What the exercise asks:
Can you rewrite the entries below with "common name" changed to "vernacular name" and everything else left as it is? Leave out the pictures.

=-=-=-=-=

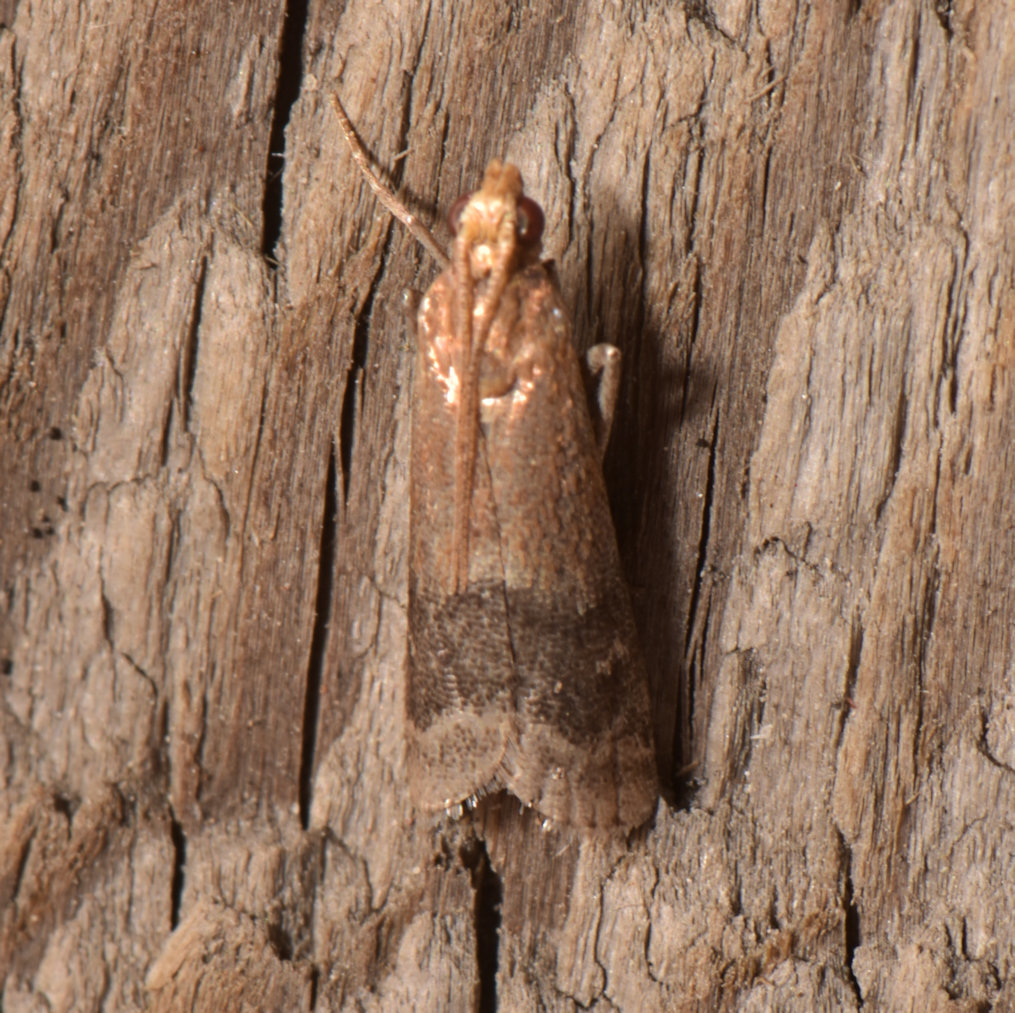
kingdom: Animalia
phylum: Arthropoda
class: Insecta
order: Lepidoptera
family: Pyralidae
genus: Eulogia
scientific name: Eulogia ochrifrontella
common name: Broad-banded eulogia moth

=-=-=-=-=

Correct output:
kingdom: Animalia
phylum: Arthropoda
class: Insecta
order: Lepidoptera
family: Pyralidae
genus: Eulogia
scientific name: Eulogia ochrifrontella
vernacular name: Broad-banded eulogia moth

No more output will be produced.